Cea's efforts may be just the ticket needed to keep North Beach fresh in the eyes of the diner. Because in this age of entitlement, cynical consumers tend to judge a region's true viability by how many trendy dining establishments exist per block: If there's only a couple of now-familiar places to eat, what's the point in going? Fortunately it's in this department that North Beach has been making real strides. In addition to Argentine steak house favorites like Las Vacas Gordas and Tango Beef Café, North Beach has become home to a good few restaurants that easily could have passed muster on South Beach: Spice, Baraboo, and the brand-new Tetuán, a Mediterranean eatery with Latin influences (think duck with tamarind sauce or pork with passion-fruit sauce). Several other sophisticated restaurants, including a Mexican eatery, an Italian trattoria, and a French café currently being called Gardens of Paris, are forthcoming in the fall. Suddenly can you say season?
Thanks to Harding Town Site, Ocean Terrace, and the rash of restaurants, seasonal or otherwise (not to mention rents that are certainly on the rise), it's apparent that comparisons of North Beach to South Beach are now, finally, in order. Ironically, though, North Beachers disdain the metaphor. Rather than be analogous to it, they'd rather their restaurants be the answer to South Beach eateries. Says Pino: “We don't want to turn North Beach into South Beach. We just want to extrapolate the happiness that South Beach has and put it in a more sophisticated environment.”
Dindy Yokel, perhaps the first and only high-profile public relations and marketing professional to represent North Beach restaurants, agrees that North Beach has its own character. “It's a hot area for people who live in places like Aventura, who like [the kind] of restaurants in South Beach but who don't like to drive that far,” she says. “It's for family people who don't want the insanity or complications of South Beach.” Yokel points to an abundance of free parking as one bonus to North Beach. “I haven't had to valet yet.” she observes.
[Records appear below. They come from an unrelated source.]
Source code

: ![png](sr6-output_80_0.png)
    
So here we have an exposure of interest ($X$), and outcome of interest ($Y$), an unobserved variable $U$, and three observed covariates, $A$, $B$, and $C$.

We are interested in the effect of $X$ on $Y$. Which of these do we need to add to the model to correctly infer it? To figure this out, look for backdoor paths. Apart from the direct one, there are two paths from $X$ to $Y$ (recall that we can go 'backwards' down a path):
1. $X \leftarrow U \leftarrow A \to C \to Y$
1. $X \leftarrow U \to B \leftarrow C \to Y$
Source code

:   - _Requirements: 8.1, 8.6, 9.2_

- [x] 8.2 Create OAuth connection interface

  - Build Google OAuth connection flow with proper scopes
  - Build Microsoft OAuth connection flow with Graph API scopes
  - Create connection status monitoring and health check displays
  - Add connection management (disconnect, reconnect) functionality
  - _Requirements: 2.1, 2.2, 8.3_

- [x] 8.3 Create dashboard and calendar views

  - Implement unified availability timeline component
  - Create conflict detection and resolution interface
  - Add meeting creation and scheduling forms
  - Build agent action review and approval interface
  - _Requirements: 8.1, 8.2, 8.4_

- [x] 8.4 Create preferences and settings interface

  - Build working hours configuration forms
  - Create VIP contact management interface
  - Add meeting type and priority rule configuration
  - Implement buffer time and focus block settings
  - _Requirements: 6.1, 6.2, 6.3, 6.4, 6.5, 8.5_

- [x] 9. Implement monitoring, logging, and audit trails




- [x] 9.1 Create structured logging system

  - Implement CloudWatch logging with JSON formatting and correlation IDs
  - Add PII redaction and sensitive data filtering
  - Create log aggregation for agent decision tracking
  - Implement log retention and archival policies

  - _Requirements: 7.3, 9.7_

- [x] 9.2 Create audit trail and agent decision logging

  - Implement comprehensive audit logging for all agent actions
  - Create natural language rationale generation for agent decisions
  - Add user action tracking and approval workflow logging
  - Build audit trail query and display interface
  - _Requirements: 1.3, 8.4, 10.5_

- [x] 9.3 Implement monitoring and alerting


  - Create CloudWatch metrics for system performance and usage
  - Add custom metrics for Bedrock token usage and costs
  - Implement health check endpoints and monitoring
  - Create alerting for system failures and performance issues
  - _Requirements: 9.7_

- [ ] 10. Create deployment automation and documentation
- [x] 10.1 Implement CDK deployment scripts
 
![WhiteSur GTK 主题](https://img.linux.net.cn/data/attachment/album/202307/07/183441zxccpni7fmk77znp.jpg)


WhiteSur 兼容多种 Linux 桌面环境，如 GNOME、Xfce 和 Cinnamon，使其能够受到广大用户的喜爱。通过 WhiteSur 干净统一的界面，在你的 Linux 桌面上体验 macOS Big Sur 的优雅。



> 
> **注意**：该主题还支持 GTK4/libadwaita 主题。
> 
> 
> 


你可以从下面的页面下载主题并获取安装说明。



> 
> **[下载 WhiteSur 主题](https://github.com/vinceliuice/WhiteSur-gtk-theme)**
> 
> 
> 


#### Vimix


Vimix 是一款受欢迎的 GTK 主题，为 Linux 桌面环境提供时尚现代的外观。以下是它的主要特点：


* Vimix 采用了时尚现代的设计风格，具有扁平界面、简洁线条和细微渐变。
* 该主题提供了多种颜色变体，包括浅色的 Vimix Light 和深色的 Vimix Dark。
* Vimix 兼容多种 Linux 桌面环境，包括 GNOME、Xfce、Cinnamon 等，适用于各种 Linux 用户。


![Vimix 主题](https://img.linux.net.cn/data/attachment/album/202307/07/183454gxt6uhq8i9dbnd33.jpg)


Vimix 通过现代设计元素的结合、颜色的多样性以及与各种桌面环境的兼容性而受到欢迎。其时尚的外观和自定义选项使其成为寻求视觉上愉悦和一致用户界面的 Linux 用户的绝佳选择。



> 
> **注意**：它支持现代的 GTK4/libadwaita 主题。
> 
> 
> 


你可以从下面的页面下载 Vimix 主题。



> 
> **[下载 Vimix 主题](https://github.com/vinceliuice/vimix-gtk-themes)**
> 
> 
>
The restaurant owners also like the challenge of remaking the neighborhood. In his press releases, Cea is now being referred to as “the pioneer of the new frontier.” First-time restaurateur Pino claims that “when you're an entrepreneur, you look for opportunities.... Going to South Beach would probably be easier in terms of success, but it wouldn't have the flavor or the challenge that entrepreneurship requires.” And chef and general manager of Tetuán, Carlos Santos, acknowledges that he and owners Pedro Hermida and Arturo Osorio were “looking for someplace that is going to develop in the future,” and that they themselves “as customers were tired of going to South Beach.”
Nor do the proprietors necessarily desire the kind of patrons that buzz around South Beach eateries, regardless of whatever velvet ropes and mod décor they might construct. When confronted with a table of Bee Gees-related celebrities who didn't want to behave themselves, Pino didn't mince words: To their faces he told them their actions weren't appropriate in Baraboo. He doesn't expect to see those particular customers again. But then, he doesn't want to. “We're not looking for party people,' he says simply. “You don't have to be rich or sophisticated. You just have to be nice. If you have a smile on your face, you're welcome here.”